Cause Caron : la Francophonie albertaine déçue !

gilles caronVendredi 20 novembre, c’est avec une profonde déception que Gille Caron et avec lui toute la francophonie, ont accueilli la décision de la Cour suprême.  Retour sur une décision qui a fini en coup d’épée dans l’eau.

Le rejet par la Cour suprême du Canada a fait l’effet d’un couperet au sein de la communauté franco albertaine. C’est une Francophonie désabusée qui s’est exprimée tout cette fin de semaine sur les médias sociaux.  Les messages twitter n’ont pas cessé de pleuvoir depuis que le verdict a été rendu.

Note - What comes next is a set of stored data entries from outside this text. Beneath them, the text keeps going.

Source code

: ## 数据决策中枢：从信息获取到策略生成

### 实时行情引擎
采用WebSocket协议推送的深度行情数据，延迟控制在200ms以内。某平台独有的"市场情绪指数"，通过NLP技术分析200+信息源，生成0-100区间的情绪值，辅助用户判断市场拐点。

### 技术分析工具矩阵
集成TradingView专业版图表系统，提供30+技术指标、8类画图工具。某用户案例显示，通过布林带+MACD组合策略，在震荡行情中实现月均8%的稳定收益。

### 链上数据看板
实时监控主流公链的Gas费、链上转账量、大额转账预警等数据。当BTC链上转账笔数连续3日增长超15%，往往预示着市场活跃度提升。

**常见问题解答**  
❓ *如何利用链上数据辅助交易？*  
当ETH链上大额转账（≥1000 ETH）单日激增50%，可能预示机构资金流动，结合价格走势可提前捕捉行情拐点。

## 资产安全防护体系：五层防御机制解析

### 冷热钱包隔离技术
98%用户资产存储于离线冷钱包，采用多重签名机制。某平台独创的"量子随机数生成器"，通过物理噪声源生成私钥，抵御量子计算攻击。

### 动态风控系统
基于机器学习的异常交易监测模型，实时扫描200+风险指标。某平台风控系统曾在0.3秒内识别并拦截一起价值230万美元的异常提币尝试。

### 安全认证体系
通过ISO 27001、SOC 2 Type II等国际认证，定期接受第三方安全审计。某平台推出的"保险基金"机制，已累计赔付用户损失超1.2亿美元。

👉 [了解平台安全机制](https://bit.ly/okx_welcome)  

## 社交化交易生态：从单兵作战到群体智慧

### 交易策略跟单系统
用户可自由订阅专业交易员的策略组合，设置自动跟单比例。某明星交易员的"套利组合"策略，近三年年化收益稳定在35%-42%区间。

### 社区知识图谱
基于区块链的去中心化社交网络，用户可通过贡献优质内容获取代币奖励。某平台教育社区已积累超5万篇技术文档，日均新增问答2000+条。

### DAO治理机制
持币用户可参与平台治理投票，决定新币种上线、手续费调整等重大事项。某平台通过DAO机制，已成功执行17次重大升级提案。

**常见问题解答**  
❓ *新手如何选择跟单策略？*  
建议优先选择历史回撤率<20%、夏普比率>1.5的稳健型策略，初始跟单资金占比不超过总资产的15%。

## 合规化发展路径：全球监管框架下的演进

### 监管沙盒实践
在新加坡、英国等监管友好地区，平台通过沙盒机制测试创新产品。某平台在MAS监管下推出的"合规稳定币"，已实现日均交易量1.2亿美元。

Douze années de lutte, finalement soldées par un rejet, six juges sur neuf se sont proclamés contre le droit de pouvoir se prononcer en français devant les tribunaux canadiens. Pierre Asselin, président des juristes d’expression française de l’Alberta est lui aussi déçu et commente cette décision : « c’est franchement une situation bien maladroite tant pour les juristes que pour les justiciables ». Rappelons que Rachel Notley avait envoyé une lettre le 12 juin à monsieur Asselin; afin de favoriser les services juridiques en français. Une première main tendue qui semblait de bonne augure pour la cause francophone.

  Suite à l’annonce de la cours suprême, la ministre de la Justice Kathleen Ganley, a abondé dans ce sens en réitérant son projet de collaborer auprès de la communauté. « Nous ne voulons pas que cette décision définisse notre relation avec la communauté francophone en Alberta, nous en avons discuté ce matin avec le Ministre Eggen …nous encourageons l’éducation, l’art ainsi que les services en français » a t-elle déclaré.

 De son côté, Jean Johnson, président de l’ACFA provinciale se dit attristé par cette nouvelle : « nous vivons une triste journée. Nous sommes des citoyens canadiens à part entière. Il est donc difficile d’accepter que parce que nous habitons en Alberta, nos droits linguistiques historiques ne soient pas reconnus » a t-il récemment déclaré.  

Quand à l’un des principaux intéressés dans l’affaire Caron-Boutet, Gilles Caron  « je suis très déçu, je vais essayer de trouver un média au Québec … il faut que le message soit passé au cœur de la francophonie qui est le Québec … que le Canada ne fonctionne pas et que la Cour suprême protège cette assimilation agressive du gouvernement de l’Alberta ».

 Pour Pierre Asselin, nul doute que les répercussions de ce verdict auront un impacte négatif concernant l’avenir des francophones et leur droit à être représentés en français. Ce qui se traduirait par : « la diminution de l’accessibilité  de l’aide juridique … les gens sont très peu habitués à naviguer dans le système judiciaire, ce qui rend l’expérience plus effrayante…surtout en anglais ».

 Si la cause Caron avait abouti, elle aurait certainement représenté une brèche dans un système à majorité présentement monolingue. Si demain le statut politique du français serait reconnu, ce même système verrait une remise en cause de son fonctionnement direct, ainsi que de ses représentants. Tout service devrait alors impérativement être traduit dans les deux langues et laisser place à un personnel totalement bilingue. La cause Caron a démontré que la francophonie albertaine avait certes perdu une bataille, mais non pas la guerre. Quelle leçon faut-il tirer d’un tel jugement ? Chacun y verra midi à sa porte. L’année 2016 approche, et le droit des francophones à obtenir des services en français est loin d’être encore un acquis dans la société canadienne.